Dessa forma, sendo incontroversa a ocorrência de danos ao locatário em decorrência do período em que permaneceu fechado por ato exclusivo do recorrente, deve o recorrente indenizar o recorrido pelos danos sofridos, nos termos do art. 927 c/c 402, todos do Código Civil.
AgRg no REsp 2.004.098-SC, Rel. Min. Jesuíno Rissato (Desembargador convocado do TJDFT), Quinta Turma, por unanimidade, julgado em 02/08/2022.
DIREITO CONSTITUCIONAL
O art. 12 do Código de Ética da Magistratura Nacional (Resolução CNJ n. 60/2008) não impede o livre exercício do direito de manifestação do juiz.
Ao regulamentar a relação entre os membros do Poder Judiciário e a imprensa, o Código de Ética da Magistratura Nacional (Resolução CNJ n. 60/2008) estabelece critérios que assegurem, de um lado, a força normativa dos princípios da liberdade de expressão e da publicidade dos atos emanados do Estado (art. 5º, IV, art. 37, caput, e art. 93, IX, da CF/1988), e, de outro, a prudência, atributo inerente ao exercício da judicatura.
Na hipótese tem-se que a Corte de origem constatou que a magistrada não discorreu, em entrevista à imprensa, diretamente sobre o conteúdo dos autos, motivo pelo qual considerou que a defesa não demonstrou como a magistrada teria incorrido em uma das hipóteses legalmente previstas, que motivasse eventual suspeição para o julgamento da causa.
Nesse sentido, da atenta análise do art. 12 do Código de Ética da Magistratura Nacional, aprovado pelo Conselho Nacional de Justiça - CNJ, em linha com o que estabelece o art. 36, III, da Lei Complementar n. 35/1979, destaque-se que não há impedimento ao livre exercício do direito de manifestação do Juiz.
AgRg no REsp 1.946.824-SP, Rel. Min. Joel Ilan Paciornik, Quinta Turma, por unanimidade, julgado em 14/06/2022, DJe 17/06/2022.
DIREITO PROCESSUAL PENAL
A realização da audiência prevista no art. 16 da Lei n. 11.340/2006 somente se faz necessária se a vítima houver manifestado, de alguma forma, em momento anterior ao recebimento da denúncia, ânimo de desistir da representação.
De início, destaca-se que "a Lei Maria da Penha disciplina procedimento próprio para que a vítima possa eventualmente se retratar de representação já apresentada. Nesse sentido, dispõe o art. 16 da Lei n. 11.340/2006 que, "só será admitida a renúncia à representação perante o juiz, em audiência especialmente designada com tal finalidade" (HC n. 371.470/RS, Rel. Ministro Reynaldo Soares da Fonseca, Quinta Turma, DJe 25/11/2016).
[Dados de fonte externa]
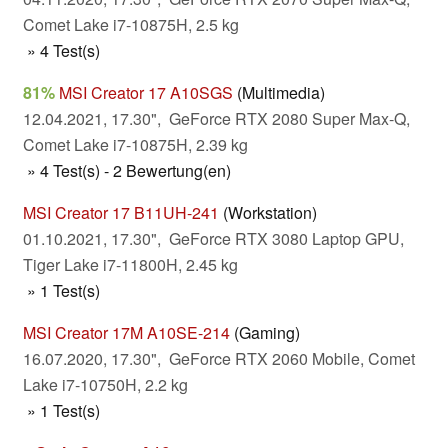
Comet Lake i7-10875H, 2.5 kg
» 4 Test(s)
81%
MSI Creator 17 A10SGS
(Multimedia)
12.04.2021, 17.30", GeForce RTX 2080 Super Max-Q,
Comet Lake i7-10875H, 2.39 kg
» 4 Test(s) - 2 Bewertung(en)
MSI Creator 17 B11UH-241
(Workstation)
01.10.2021, 17.30", GeForce RTX 3080 Laptop GPU,
Tiger Lake i7-11800H, 2.45 kg
» 1 Test(s)
MSI Creator 17M A10SE-214
(Gaming)
16.07.2020, 17.30", GeForce RTX 2060 Mobile, Comet
Lake i7-10750H, 2.2 kg
» 1 Test(s)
De fato, o art. 16 da Lei Federal n. 11.340/2006 dispõe que "nas ações penais públicas condicionadas à representação da ofendida de que trata esta Lei, só será admitida a renúncia à representação perante o juiz, em audiência especialmente designada com tal finalidade, antes do recebimento da denúncia e ouvido o Ministério Público". Por sua vez, o magistrado de primeiro grau deve designar a audiência prevista no art. 16 da Lei tão somente quando existir algum indício, antes do recebimento da denúncia, da intenção da vítima em se retratar.
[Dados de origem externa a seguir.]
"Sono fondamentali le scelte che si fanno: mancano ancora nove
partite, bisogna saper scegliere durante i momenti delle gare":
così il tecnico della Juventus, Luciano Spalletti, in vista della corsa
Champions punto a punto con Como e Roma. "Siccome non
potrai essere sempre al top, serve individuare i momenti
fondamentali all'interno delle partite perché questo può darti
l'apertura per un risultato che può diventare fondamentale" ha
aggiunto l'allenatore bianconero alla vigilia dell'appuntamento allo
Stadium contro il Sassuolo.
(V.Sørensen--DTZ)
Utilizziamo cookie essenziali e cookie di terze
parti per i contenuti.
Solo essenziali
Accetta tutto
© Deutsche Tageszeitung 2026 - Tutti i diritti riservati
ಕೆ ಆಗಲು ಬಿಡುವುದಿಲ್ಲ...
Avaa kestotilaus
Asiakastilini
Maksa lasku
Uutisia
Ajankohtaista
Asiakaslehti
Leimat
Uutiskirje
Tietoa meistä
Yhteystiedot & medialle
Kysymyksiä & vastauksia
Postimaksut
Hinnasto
Nesse mesmo sentido, o STJ firmou o entendimento de que a realização da audiência prevista no art. 16 da Lei n. 11.340/2006 somente se faz necessária se a vítima houver manifestado, de alguma forma, em momento anterior ao recebimento da denúncia, ânimo de desistir da representação.
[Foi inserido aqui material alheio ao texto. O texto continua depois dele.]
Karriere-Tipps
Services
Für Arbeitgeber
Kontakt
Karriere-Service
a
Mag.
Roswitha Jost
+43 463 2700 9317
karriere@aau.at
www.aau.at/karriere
ProAfR no REsp 1.985.189-SP, Rel. Min. Herman Benjamin, Primeira Seção, por unanimidade, julgado em 17/05/2022, DJe 30/06/2022. (Tema 1157).
DIREITO PREVIDENCIÁRIO
A Primeira Seção acolheu a proposta de afetação dos REsp 1.985.189/SP e 1.985.190/SP ao rito dos recursos repetitivos, a fim de uniformizar o entendimento a respeito da seguinte controvérsia: definir a possibilidade - ou não - de cancelamento na via administrativa, após regular realização de perícia médica, dos benefícios previdenciários por incapacidade, concedidos judicialmente e após o trânsito em julgado, independentemente de propositura de ação revisional.